— REQUIRED ACTION —
Give back the full data character for character.

(Stored data entries)
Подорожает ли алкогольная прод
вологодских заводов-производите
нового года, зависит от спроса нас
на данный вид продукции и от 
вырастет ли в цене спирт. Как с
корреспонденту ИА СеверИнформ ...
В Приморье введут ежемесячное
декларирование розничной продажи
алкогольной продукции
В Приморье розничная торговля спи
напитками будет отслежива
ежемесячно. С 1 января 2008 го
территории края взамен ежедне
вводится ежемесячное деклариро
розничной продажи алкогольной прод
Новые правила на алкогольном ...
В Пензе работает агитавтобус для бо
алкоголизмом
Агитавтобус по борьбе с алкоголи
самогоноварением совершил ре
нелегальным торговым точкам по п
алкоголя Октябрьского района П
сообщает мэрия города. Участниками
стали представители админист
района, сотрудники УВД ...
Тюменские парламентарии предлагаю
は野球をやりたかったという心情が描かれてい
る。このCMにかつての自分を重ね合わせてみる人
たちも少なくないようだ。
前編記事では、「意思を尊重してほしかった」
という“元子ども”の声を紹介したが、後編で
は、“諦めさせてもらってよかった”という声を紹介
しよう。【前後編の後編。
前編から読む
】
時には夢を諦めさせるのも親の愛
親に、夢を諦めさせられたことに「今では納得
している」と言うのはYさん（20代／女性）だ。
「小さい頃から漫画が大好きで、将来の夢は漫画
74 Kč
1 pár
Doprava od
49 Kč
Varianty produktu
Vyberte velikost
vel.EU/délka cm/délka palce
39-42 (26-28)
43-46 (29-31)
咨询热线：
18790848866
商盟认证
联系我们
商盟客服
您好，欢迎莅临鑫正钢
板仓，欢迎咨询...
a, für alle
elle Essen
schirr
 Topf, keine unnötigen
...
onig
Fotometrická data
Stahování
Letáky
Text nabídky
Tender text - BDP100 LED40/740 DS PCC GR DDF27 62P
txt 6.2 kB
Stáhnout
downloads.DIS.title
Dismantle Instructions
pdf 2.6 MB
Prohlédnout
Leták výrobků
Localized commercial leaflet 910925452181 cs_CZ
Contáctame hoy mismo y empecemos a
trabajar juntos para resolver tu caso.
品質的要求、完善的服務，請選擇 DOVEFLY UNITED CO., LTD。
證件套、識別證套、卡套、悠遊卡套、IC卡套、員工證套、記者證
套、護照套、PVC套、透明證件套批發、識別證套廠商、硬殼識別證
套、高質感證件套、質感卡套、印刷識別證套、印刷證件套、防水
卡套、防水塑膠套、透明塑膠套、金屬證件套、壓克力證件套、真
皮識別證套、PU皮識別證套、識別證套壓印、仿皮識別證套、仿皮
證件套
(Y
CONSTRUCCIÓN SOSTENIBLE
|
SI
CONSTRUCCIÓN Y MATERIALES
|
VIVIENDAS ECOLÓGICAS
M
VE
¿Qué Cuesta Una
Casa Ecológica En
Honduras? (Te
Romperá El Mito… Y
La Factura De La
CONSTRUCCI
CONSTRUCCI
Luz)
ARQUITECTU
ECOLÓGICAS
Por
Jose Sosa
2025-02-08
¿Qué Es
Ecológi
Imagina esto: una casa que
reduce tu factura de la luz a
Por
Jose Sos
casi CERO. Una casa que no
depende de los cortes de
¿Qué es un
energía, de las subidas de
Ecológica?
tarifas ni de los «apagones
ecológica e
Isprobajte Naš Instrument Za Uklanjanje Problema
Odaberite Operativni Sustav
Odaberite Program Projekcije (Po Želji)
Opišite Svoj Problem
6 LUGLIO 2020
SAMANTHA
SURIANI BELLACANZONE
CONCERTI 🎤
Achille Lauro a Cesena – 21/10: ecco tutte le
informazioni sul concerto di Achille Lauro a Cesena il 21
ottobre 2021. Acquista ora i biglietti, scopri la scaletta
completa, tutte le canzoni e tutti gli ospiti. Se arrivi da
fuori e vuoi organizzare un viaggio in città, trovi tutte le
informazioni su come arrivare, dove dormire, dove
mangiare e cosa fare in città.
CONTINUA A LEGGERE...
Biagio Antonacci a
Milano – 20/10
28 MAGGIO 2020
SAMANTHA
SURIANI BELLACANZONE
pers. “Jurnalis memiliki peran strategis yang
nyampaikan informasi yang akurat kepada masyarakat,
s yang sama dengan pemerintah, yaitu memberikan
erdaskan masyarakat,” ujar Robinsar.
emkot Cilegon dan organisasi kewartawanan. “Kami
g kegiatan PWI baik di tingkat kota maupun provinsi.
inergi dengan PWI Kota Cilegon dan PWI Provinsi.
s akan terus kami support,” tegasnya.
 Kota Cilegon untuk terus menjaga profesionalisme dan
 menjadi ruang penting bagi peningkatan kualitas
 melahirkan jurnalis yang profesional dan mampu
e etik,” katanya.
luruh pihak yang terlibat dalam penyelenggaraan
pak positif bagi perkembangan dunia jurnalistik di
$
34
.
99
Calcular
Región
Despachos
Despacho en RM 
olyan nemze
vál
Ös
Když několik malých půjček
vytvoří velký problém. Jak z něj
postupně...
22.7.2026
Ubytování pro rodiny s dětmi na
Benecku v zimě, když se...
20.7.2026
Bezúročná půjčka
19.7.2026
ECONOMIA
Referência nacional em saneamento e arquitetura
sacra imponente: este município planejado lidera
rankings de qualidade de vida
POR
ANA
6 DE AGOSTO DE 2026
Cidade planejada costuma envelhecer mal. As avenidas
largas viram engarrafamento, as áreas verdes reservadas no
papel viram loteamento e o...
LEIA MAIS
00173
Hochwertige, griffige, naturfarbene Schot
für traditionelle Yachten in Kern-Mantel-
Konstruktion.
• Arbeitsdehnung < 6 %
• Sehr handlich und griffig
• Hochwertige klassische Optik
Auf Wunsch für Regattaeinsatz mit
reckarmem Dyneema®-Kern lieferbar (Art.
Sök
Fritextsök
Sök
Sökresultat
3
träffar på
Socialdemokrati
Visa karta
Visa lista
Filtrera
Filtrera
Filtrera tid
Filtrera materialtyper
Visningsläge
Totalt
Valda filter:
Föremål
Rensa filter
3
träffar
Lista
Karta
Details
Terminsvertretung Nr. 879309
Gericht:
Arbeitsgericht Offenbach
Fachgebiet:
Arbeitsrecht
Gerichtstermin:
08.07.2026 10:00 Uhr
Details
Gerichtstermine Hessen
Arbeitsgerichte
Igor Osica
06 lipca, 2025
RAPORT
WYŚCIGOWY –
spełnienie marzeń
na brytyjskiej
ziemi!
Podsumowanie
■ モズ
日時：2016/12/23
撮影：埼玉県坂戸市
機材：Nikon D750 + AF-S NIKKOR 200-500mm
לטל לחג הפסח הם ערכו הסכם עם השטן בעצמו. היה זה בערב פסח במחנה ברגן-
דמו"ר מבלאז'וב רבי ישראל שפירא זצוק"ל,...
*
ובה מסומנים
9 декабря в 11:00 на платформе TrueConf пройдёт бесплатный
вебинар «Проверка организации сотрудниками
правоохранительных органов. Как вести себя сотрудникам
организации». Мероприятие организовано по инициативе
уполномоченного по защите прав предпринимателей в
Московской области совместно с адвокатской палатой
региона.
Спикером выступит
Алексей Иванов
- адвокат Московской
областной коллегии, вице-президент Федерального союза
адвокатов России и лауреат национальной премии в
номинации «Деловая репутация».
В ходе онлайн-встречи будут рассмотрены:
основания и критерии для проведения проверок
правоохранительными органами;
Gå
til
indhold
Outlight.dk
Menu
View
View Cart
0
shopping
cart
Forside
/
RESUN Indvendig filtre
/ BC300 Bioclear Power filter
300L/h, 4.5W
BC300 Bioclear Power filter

— WRITTEN REPLY —
Подорожает ли алкогольная прод
вологодских заводов-производите
нового года, зависит от спроса нас
на данный вид продукции и от 
вырастет ли в цене спирт. Как с
корреспонденту ИА СеверИнформ ...
В Приморье введут ежемесячное
декларирование розничной продажи
алкогольной продукции
В Приморье розничная торговля спи
напитками будет отслежива
ежемесячно. С 1 января 2008 го
территории края взамен ежедне
вводится ежемесячное деклариро
розничной продажи алкогольной прод
Новые правила на алкогольном ...
В Пензе работает агитавтобус для бо
алкоголизмом
Агитавтобус по борьбе с алкоголи
самогоноварением совершил ре
нелегальным торговым точкам по п
алкоголя Октябрьского района П
сообщает мэрия города. Участниками
стали представители админист
района, сотрудники УВД ...
Тюменские парламентарии предлагаю
は野球をやりたかったという心情が描かれてい
る。このCMにかつての自分を重ね合わせてみる人
たちも少なくないようだ。
前編記事では、「意思を尊重してほしかった」
という“元子ども”の声を紹介したが、後編で
は、“諦めさせてもらってよかった”という声を紹介
しよう。【前後編の後編。
前編から読む
】
時には夢を諦めさせるのも親の愛
親に、夢を諦めさせられたことに「今では納得
している」と言うのはYさん（20代／女性）だ。
「小さい頃から漫画が大好きで、将来の夢は漫画
74 Kč
1 pár
Doprava od
49 Kč
Varianty produktu
Vyberte velikost
vel.EU/délka cm/délka palce
39-42 (26-28)
43-46 (29-31)
咨询热线：
18790848866
商盟认证
联系我们
商盟客服
您好，欢迎莅临鑫正钢
板仓，欢迎咨询...
a, für alle
elle Essen
schirr
 Topf, keine unnötigen
...
onig
Fotometrická data
Stahování
Letáky
Text nabídky
Tender text - BDP100 LED40/740 DS PCC GR DDF27 62P
txt 6.2 kB
Stáhnout
downloads.DIS.title
Dismantle Instructions
pdf 2.6 MB
Prohlédnout
Leták výrobků
Localized commercial leaflet 910925452181 cs_CZ
Contáctame hoy mismo y empecemos a
trabajar juntos para resolver tu caso.
品質的要求、完善的服務，請選擇 DOVEFLY UNITED CO., LTD。
證件套、識別證套、卡套、悠遊卡套、IC卡套、員工證套、記者證
套、護照套、PVC套、透明證件套批發、識別證套廠商、硬殼識別證
套、高質感證件套、質感卡套、印刷識別證套、印刷證件套、防水
卡套、防水塑膠套、透明塑膠套、金屬證件套、壓克力證件套、真
皮識別證套、PU皮識別證套、識別證套壓印、仿皮識別證套、仿皮
證件套
(Y
CONSTRUCCIÓN SOSTENIBLE
|
SI
CONSTRUCCIÓN Y MATERIALES
|
VIVIENDAS ECOLÓGICAS
M
VE
¿Qué Cuesta Una
Casa Ecológica En
Honduras? (Te
Romperá El Mito… Y
La Factura De La
CONSTRUCCI
CONSTRUCCI
Luz)
ARQUITECTU
ECOLÓGICAS
Por
Jose Sosa
2025-02-08
¿Qué Es
Ecológi
Imagina esto: una casa que
reduce tu factura de la luz a
Por
Jose Sos
casi CERO. Una casa que no
depende de los cortes de
¿Qué es un
energía, de las subidas de
Ecológica?
tarifas ni de los «apagones
ecológica e
Isprobajte Naš Instrument Za Uklanjanje Problema
Odaberite Operativni Sustav
Odaberite Program Projekcije (Po Želji)
Opišite Svoj Problem
6 LUGLIO 2020
SAMANTHA
SURIANI BELLACANZONE
CONCERTI 🎤
Achille Lauro a Cesena – 21/10: ecco tutte le
informazioni sul concerto di Achille Lauro a Cesena il 21
ottobre 2021. Acquista ora i biglietti, scopri la scaletta
completa, tutte le canzoni e tutti gli ospiti. Se arrivi da
fuori e vuoi organizzare un viaggio in città, trovi tutte le
informazioni su come arrivare, dove dormire, dove
mangiare e cosa fare in città.
CONTINUA A LEGGERE...
Biagio Antonacci a
Milano – 20/10
28 MAGGIO 2020
SAMANTHA
SURIANI BELLACANZONE
pers. “Jurnalis memiliki peran strategis yang
nyampaikan informasi yang akurat kepada masyarakat,
s yang sama dengan pemerintah, yaitu memberikan
erdaskan masyarakat,” ujar Robinsar.
emkot Cilegon dan organisasi kewartawanan. “Kami
g kegiatan PWI baik di tingkat kota maupun provinsi.
inergi dengan PWI Kota Cilegon dan PWI Provinsi.
s akan terus kami support,” tegasnya.
 Kota Cilegon untuk terus menjaga profesionalisme dan
 menjadi ruang penting bagi peningkatan kualitas
 melahirkan jurnalis yang profesional dan mampu
e etik,” katanya.
luruh pihak yang terlibat dalam penyelenggaraan
pak positif bagi perkembangan dunia jurnalistik di
$
34
.
99
Calcular
Región
Despachos
Despacho en RM 
olyan nemze
vál
Ös
Když několik malých půjček
vytvoří velký problém. Jak z něj
postupně...
22.7.2026
Ubytování pro rodiny s dětmi na
Benecku v zimě, když se...
20.7.2026
Bezúročná půjčka
19.7.2026
ECONOMIA
Referência nacional em saneamento e arquitetura
sacra imponente: este município planejado lidera
rankings de qualidade de vida
POR
ANA
6 DE AGOSTO DE 2026
Cidade planejada costuma envelhecer mal. As avenidas
largas viram engarrafamento, as áreas verdes reservadas no
papel viram loteamento e o...
LEIA MAIS
00173
Hochwertige, griffige, naturfarbene Schot
für traditionelle Yachten in Kern-Mantel-
Konstruktion.
• Arbeitsdehnung < 6 %
• Sehr handlich und griffig
• Hochwertige klassische Optik
Auf Wunsch für Regattaeinsatz mit
reckarmem Dyneema®-Kern lieferbar (Art.
Sök
Fritextsök
Sök
Sökresultat
3
träffar på
Socialdemokrati
Visa karta
Visa lista
Filtrera
Filtrera
Filtrera tid
Filtrera materialtyper
Visningsläge
Totalt
Valda filter:
Föremål
Rensa filter
3
träffar
Lista
Karta
Details
Terminsvertretung Nr. 879309
Gericht:
Arbeitsgericht Offenbach
Fachgebiet:
Arbeitsrecht
Gerichtstermin:
08.07.2026 10:00 Uhr
Details
Gerichtstermine Hessen
Arbeitsgerichte
Igor Osica
06 lipca, 2025
RAPORT
WYŚCIGOWY –
spełnienie marzeń
na brytyjskiej
ziemi!
Podsumowanie
■ モズ
日時：2016/12/23
撮影：埼玉県坂戸市
機材：Nikon D750 + AF-S NIKKOR 200-500mm
לטל לחג הפסח הם ערכו הסכם עם השטן בעצמו. היה זה בערב פסח במחנה ברגן-
דמו"ר מבלאז'וב רבי ישראל שפירא זצוק"ל,...
*
ובה מסומנים
9 декабря в 11:00 на платформе TrueConf пройдёт бесплатный
вебинар «Проверка организации сотрудниками
правоохранительных органов. Как вести себя сотрудникам
организации». Мероприятие организовано по инициативе
уполномоченного по защите прав предпринимателей в
Московской области совместно с адвокатской палатой
региона.
Спикером выступит
Алексей Иванов
- адвокат Московской
областной коллегии, вице-президент Федерального союза
адвокатов России и лауреат национальной премии в
номинации «Деловая репутация».
В ходе онлайн-встречи будут рассмотрены:
основания и критерии для проведения проверок
правоохранительными органами;
Gå
til
indhold
Outlight.dk
Menu
View
View Cart
0
shopping
cart
Forside
/
RESUN Indvendig filtre
/ BC300 Bioclear Power filter
300L/h, 4.5W
BC300 Bioclear Power filter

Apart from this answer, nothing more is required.